What is required ->
Only the lines from the start of the data through the one containing "Rendered at 1500 by 1125 pixels." belong in your answer; return them exactly.

Entries supplied ->
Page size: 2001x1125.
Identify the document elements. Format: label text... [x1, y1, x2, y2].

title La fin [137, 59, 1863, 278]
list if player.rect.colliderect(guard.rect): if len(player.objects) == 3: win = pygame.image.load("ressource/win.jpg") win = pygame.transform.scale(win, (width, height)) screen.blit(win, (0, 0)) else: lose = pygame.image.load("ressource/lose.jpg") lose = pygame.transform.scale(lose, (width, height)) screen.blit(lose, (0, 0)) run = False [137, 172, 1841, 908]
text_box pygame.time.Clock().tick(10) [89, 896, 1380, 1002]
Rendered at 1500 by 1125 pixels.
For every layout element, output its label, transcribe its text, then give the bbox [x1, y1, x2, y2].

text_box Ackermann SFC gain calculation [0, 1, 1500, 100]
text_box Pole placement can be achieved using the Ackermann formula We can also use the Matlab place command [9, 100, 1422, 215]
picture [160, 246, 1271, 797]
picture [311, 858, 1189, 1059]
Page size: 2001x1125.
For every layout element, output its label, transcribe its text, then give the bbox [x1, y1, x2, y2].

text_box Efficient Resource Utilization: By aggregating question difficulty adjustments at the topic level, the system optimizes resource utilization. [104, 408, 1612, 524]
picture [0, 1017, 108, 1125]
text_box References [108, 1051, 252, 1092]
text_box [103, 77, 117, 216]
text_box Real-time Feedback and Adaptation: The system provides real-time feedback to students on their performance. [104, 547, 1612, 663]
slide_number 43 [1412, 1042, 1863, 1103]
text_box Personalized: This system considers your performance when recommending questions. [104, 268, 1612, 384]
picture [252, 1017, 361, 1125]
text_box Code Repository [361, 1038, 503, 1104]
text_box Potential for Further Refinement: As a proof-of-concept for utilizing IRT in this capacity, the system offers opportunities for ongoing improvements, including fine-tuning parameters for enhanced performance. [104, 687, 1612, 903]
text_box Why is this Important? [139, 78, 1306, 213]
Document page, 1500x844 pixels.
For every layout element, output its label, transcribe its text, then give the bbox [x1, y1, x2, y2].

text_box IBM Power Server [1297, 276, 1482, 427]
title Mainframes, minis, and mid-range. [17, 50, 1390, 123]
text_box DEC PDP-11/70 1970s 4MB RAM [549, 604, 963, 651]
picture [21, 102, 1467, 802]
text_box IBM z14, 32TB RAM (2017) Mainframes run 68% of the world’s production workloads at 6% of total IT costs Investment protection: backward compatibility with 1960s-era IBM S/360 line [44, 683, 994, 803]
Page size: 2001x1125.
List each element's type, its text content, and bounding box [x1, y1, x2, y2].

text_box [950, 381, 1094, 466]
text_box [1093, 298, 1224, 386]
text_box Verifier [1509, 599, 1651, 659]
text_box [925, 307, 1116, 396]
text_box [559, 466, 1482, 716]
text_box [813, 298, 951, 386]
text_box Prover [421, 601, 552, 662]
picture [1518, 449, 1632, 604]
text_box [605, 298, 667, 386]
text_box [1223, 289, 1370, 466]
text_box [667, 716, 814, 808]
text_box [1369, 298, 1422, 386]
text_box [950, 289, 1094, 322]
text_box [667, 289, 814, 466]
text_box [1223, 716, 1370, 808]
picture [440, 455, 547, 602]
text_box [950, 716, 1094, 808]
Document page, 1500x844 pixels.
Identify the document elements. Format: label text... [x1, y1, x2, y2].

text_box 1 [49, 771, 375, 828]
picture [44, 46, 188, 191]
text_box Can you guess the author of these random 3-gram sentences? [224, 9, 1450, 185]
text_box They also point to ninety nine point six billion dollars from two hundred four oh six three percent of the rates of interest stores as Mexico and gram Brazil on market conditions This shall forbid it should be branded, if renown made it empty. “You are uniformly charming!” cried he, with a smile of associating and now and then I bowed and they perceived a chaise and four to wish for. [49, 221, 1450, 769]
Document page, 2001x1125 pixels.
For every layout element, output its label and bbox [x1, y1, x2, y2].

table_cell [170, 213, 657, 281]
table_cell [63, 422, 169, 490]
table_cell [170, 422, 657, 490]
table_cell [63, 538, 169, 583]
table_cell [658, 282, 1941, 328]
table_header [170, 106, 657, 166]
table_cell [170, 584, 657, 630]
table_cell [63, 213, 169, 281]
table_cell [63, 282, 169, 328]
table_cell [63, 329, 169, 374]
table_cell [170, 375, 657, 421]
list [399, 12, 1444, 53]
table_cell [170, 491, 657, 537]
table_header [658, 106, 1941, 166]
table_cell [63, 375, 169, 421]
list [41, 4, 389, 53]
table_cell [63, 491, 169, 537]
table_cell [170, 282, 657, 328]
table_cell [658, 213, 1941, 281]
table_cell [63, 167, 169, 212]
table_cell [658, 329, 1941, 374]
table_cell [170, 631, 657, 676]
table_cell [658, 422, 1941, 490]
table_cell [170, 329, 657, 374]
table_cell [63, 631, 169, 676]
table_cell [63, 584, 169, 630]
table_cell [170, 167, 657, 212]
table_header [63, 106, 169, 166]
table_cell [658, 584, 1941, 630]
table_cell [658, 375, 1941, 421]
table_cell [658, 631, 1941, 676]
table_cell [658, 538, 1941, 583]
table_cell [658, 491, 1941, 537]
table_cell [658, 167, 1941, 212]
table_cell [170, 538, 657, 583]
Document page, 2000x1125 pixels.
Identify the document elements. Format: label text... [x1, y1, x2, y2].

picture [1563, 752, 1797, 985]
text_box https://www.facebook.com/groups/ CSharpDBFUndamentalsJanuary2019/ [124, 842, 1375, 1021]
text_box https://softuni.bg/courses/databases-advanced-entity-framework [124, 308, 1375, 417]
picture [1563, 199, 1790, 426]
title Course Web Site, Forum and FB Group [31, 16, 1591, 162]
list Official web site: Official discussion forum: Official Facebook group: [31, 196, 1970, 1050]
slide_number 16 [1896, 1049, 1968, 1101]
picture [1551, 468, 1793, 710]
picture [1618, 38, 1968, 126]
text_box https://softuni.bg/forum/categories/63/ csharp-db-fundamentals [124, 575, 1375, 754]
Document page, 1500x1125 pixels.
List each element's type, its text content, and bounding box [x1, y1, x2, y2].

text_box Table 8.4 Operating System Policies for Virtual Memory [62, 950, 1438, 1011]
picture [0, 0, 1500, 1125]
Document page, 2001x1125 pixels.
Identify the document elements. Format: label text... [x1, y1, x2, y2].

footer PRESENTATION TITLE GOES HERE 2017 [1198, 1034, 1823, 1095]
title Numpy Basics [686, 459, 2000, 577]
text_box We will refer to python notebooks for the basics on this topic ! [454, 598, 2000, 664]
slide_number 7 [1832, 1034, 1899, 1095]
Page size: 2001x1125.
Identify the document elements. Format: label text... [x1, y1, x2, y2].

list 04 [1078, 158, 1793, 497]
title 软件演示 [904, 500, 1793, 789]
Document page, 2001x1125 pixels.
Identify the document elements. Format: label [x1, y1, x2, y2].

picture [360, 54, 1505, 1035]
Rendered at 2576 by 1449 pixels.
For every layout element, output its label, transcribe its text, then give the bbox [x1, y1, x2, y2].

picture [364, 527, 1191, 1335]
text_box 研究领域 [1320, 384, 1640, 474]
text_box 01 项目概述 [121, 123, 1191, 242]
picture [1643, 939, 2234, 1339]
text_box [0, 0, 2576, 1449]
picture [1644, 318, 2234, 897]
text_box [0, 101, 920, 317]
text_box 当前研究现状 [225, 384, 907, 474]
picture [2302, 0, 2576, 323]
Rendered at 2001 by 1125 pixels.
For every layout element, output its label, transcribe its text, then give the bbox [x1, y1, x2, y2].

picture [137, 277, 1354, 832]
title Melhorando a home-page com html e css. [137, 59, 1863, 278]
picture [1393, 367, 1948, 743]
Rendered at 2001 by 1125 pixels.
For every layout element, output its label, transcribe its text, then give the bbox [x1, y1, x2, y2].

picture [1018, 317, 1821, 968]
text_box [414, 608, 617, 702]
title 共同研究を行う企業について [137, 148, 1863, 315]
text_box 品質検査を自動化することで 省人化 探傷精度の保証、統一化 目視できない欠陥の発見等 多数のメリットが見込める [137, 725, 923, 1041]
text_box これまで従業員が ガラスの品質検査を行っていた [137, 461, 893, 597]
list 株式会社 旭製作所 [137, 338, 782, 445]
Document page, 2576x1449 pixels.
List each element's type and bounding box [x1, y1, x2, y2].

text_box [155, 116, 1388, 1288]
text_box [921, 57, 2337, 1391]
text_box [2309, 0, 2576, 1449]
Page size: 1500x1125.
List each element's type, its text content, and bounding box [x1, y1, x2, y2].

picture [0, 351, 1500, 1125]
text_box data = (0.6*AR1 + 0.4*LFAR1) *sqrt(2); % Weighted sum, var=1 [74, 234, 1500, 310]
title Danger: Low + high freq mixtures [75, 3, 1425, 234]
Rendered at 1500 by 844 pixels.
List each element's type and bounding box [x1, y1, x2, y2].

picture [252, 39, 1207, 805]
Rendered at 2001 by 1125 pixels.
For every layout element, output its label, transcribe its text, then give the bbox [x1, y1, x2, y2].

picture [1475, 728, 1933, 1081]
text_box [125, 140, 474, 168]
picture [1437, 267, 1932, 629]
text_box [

Problem solution ->
Page size: 2001x1125.
Identify the document elements. Format: label text... [x1, y1, x2, y2].

title La fin [137, 59, 1863, 278]
list if player.rect.colliderect(guard.rect): if len(player.objects) == 3: win = pygame.image.load("ressource/win.jpg") win = pygame.transform.scale(win, (width, height)) screen.blit(win, (0, 0)) else: lose = pygame.image.load("ressource/lose.jpg") lose = pygame.transform.scale(lose, (width, height)) screen.blit(lose, (0, 0)) run = False [137, 172, 1841, 908]
text_box pygame.time.Clock().tick(10) [89, 896, 1380, 1002]
Rendered at 1500 by 1125 pixels.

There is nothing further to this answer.